Return, from the listing that follows, each line containing the word "display".
....................
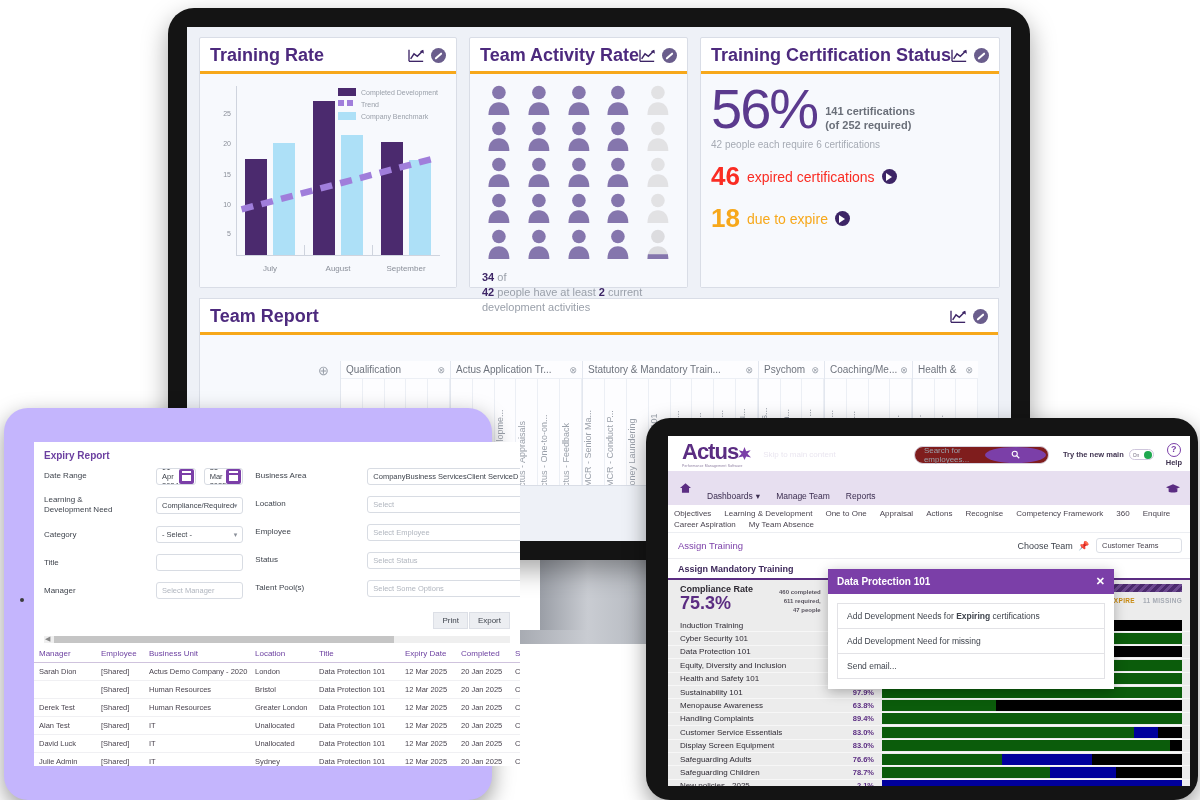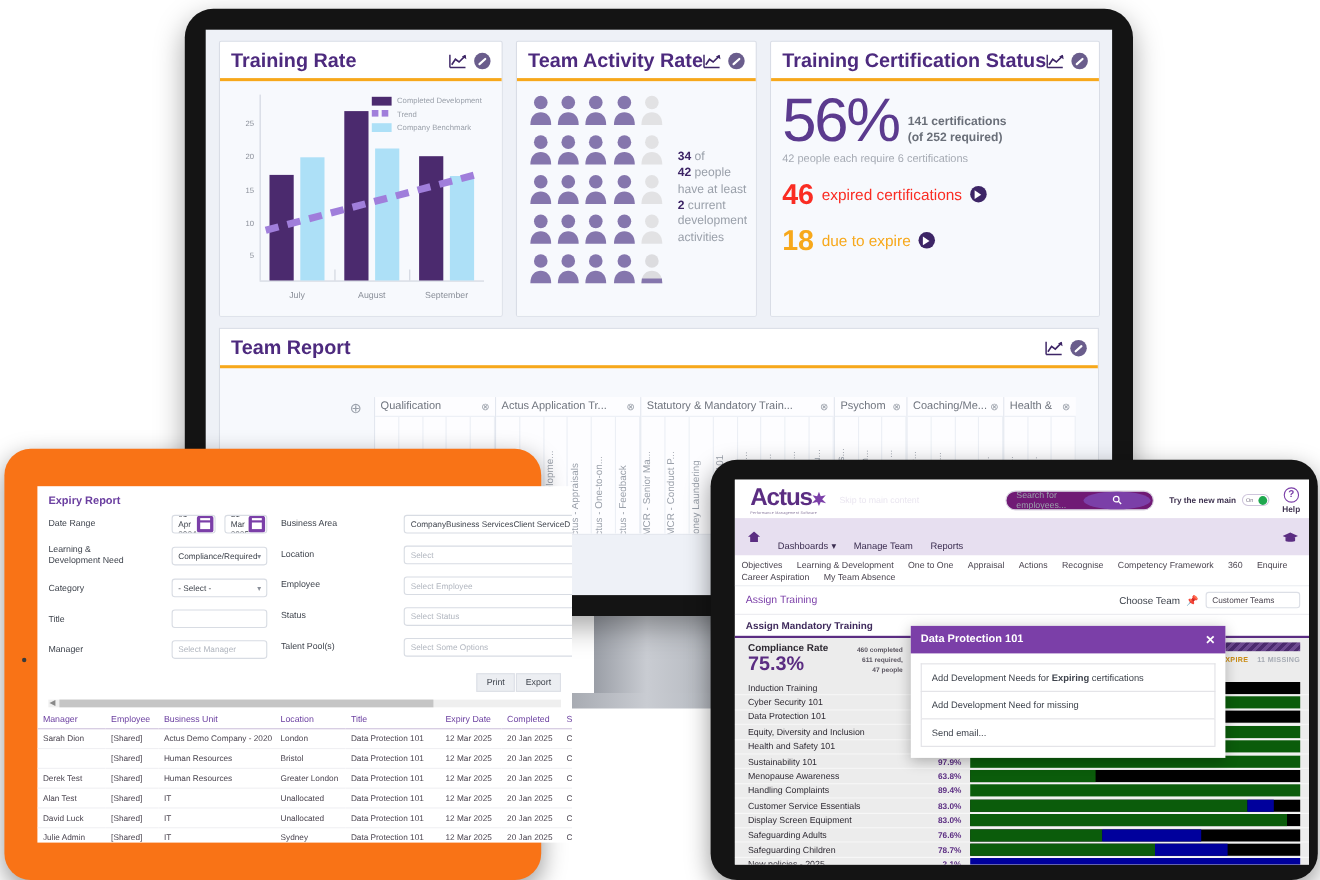--- a/index.html
+++ b/index.html
@@ -102,7 +102,7 @@
   .legend-txt { font-size: 7px; color: #9aa0aa; white-space: nowrap; }
 
   
-  .ta-wrap { display: flex; gap: 10px; height: 195px; }
+  .ta-wrap { display: flex; gap: 10px; height: 195px; flex-direction: column; }
   .people-grid { display: grid; grid-template-columns: repeat(5, 1fr);
                  gap: 4px 2px; flex: 0 0 63%; align-content: start; padding-top:2px;}
   .person { width: 100%; height: 32px; }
....................
• _RESULT_:
-  .ta-wrap { display: flex; gap: 10px; height: 195px; }
+  .ta-wrap { display: flex; gap: 10px; height: 195px; flex-direction: column; }
   .people-grid { display: grid; grid-template-columns: repeat(5, 1fr);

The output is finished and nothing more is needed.